Step 2 - updated scores

We look for the patterns xxx or xxyy within the input string concatenated with itself, using the regular expression /(.)\1(\1|(.)\3)/. If found, all scores are incremented.

This step allows us to disambiguate some perms that give the same scores at step 1.

Example

The string bbboggroogrrbbboggroogrr does contain bbb (and also rrbb), so the scores are turned into [4,7,4,1].

Step 3 - fingerprint

The fingerprint is calculated by raising each updated score to the power of \$7\$ and summing the results.

Example

[4,7,4,1] gives \$4^7+7^7+4^7+1^7=856312\$.

Step 4 - lookup index

We apply the following modulo chain (found by brute force) to the result of step 3:

$$(n\bmod 844)\bmod 13$$

This gives a final index in \$[0,12]\$ which is used to pick the correct answer from the lookup string "YNJZHEGUTAFRV".

Example

For \$856312\$, the index is \$2\$. Which gives a J.

Summary table

Charcoal, 112 69 bytes

≔Ｅθ⌕bogrιθＦ⁸«Ｆ⁴⊞υＥ¹²§θ⁺λ׳κ≔﹪⊕θ⁴θ¿⁼³ι≔⁻³⮌θ軧”$⌈¡✳:✳⬤Ｏ▶αＡＴＬ9·%⌊¤”↨⌊υ²

Try it online!

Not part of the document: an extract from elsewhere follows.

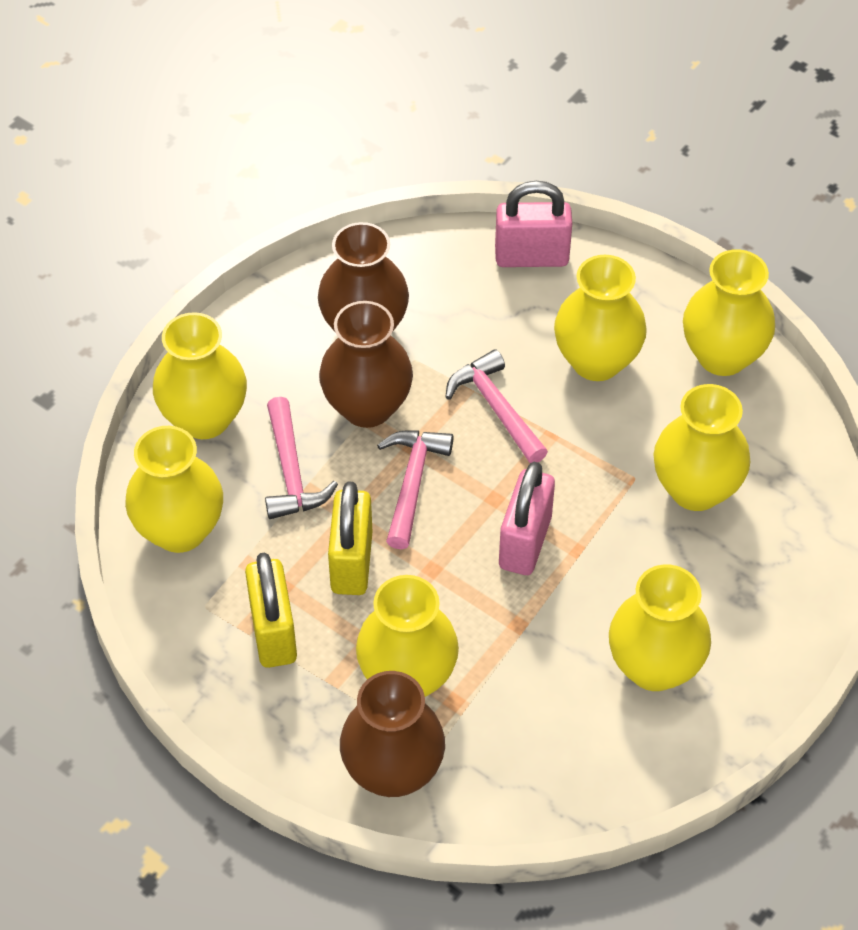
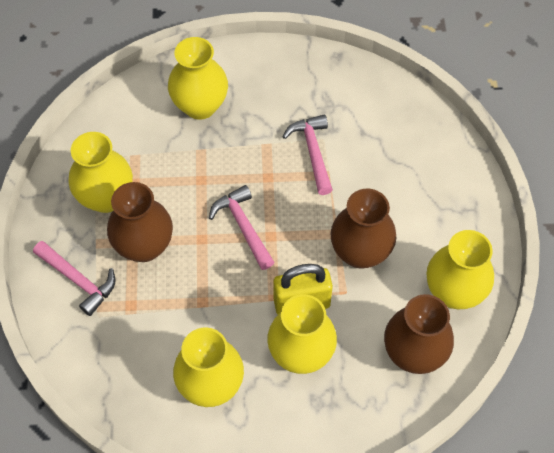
pink padlock: [495,181,572,267] [499,462,555,575] = 2 -> none = 0
yellow padlock: [245,552,297,668] [328,482,372,595] = 2 -> [273,264,333,315] = 1
yellow vase: [125,426,223,553] [153,312,247,439] [356,575,459,697] [554,255,647,381] [609,564,711,691] [653,384,750,511] [683,249,775,376] = 7 -> [69,132,133,213] [168,37,228,120] [173,327,244,407] [267,294,337,374] [427,230,494,309] = 5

Link is to verbose version of code. Explanation:

≔Ｅθ⌕bogrιθ

Translate the input colours into digits 0-3. The colours are taken in the given clockwise order.

Ｆ⁸«

Loop over the 8 arrangements of colours.

Ｆ⁴⊞υＥ¹²§θ⁺λ׳κ

Push each of the 4 rotations to the predefined empty list.

≔﹪⊕θ⁴θ

Cycle through the colours.

¿⁼³ι≔⁻³⮌θθ

At the halfway point, reverse the colours and reflect the cube.

»§”...”↨⌊υ²

Interpret the minimum arrangement as base 2, reduce modulo 27, and look up the resulting letter in a compressed string.